Alla fine del Cinquecento, in un’epoca di oscura superstizione, le streghe, le magie, l’Inquisizione e gli amuleti stregati erano l’eco di un mondo remoto, intriso di magia e mistero. Anche in Sardegna, l’ombra della credulità si allungava nei vicoli e nelle piazze, dove la gente credeva nelle streghe e queste donne venivano perseguitate, torturate, inquisite e uccise in nome di un Dio distorto, un Dio che viveva solo nella mente degli uomini.
Julia Carta, nata a Mores ma vissuta gran parte della sua triste esistenza a Siligo, era una di quelle donne ingiustamente accusate, interrogate, inquisite e condannate senza prove. La sua vita, un tempo non diversa da quella di molte altre bambine cresciute nell’indigenza, si era trasformata in un calvario. Aveva imparato l’arte di filare, tessere e cucire. Poi, la nonna, temuta e rispettata come una ‘bruxia’, le aveva trasmesso il sapere segreto delle piante e i loro effetti, insieme a incantesimi arcani che Julia aveva dovuto memorizzare.
Il matrimonio con il contadino Costantino Nivola e il trasferimento a Siligo avevano segnato l’inizio di una nuova vita, dove aveva incontrato Tomasina Sanna, potente guaritrice. Da lei, Julia aveva appreso i metodi per curare il ‘dolor de costato’ e l’arte degli amuleti: le ‘punghe’ che proteggono dai nemici, realizzate raccogliendo in un sacchetto le ceneri di un fazzoletto di lino che conteneva delle monete. E dalle zingare girovaghe aveva imparato ad osservare il fuoco e la lingua delle fiamme.
Era la fine del 1500 quando, a causa di una delazione di una ragazza che riferì al parroco di aver sentito Julia esprimere particolari idee e convinzioni riguardo al sacramento della confessione, Julia finì nel banco degli imputati: arrestata, processata e considerata colpevole di eresia. Dopo atroci torture, fu costretta ad abiurare ed indossare il sambenito, un vestito usato dai cristiani per mostrare a tutti il loro pentimento. Dichiarata eretica formale, apostata della fede e idolatra del demonio, dalle carte non si riuscì a capire quale fu la definitiva condanna, ma alcune fonti affermano che scampò al rogo e venne condannata ad indossare il sambenito per il resto della vita.

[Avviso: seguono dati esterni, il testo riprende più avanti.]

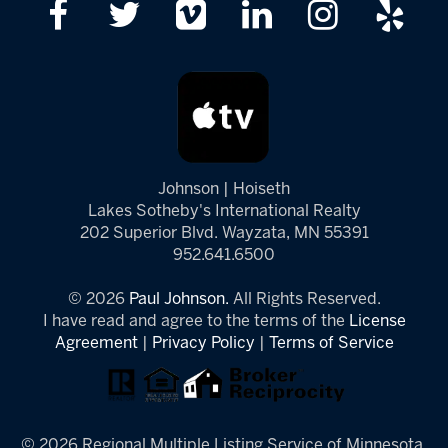
Johnson | Hoiseth
Lakes Sotheby's International Realty
202 Superior Blvd. Wayzata, MN 55391
952.641.6500
© 2026
Paul Johnson.
All Rights Reserved.
I have read and agree to the terms of the
License
Agreement
|
Privacy Policy
|
Terms of Service
© 2026 Regional Multiple Listing Service of Minnesota,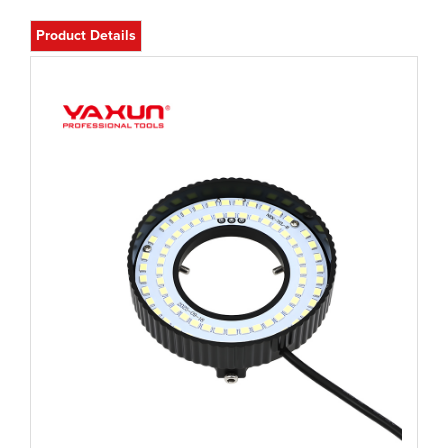
Product Details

Il festival AmmaJare (ammajare, in sardo, significa stregare) nasce con l’intento di occuparsi di chi, negli anni, è stato perseguitato ingiustamente, inquisito, deriso, insultato e dimenticato. La caccia alle streghe, un fenomeno che ha attraversato i secoli, oggi si manifesta nelle lapidazioni virtuali via social di persone che, a volte, hanno espresso solo una propria opinione. Ma non solo. Ci sono quelli “perseguitati dalla giustizia” che, a causa di un incredibile errore giudiziario, sono finiti nella rete del carcere da innocenti.
Il festival, tuttavia, vuole anche analizzare la magia del tempo, di ciò che accade nei piccoli borghi, le loro tradizioni, la loro religiosità mista al loro paganesimo.
A volte siamo stregati da fatti orribili oppure magici, ci affascina l’ignoto, il mondo dei morti, l’inconscio, quello che non conosciamo, i labirinti delle miserie umane.
Con l’Ammajare Festival, vorremmo avvicinarci ad un mondo che sembra sparito, distrutto, coperto dai cocci della storia e che, invece, riappare prepotentemente utilizzando le vesti di una modernità antica.
Ammajare festival intende essere un nuovo luogo dove ritrovare tutti i pezzetti di un puzzle da ricostruire attraverso la cornice dell’esistenza. Vecchie e nuove inquisizioni, nuovi modi di analizzare il sociale attraverso falsi miti e vecchie credenze.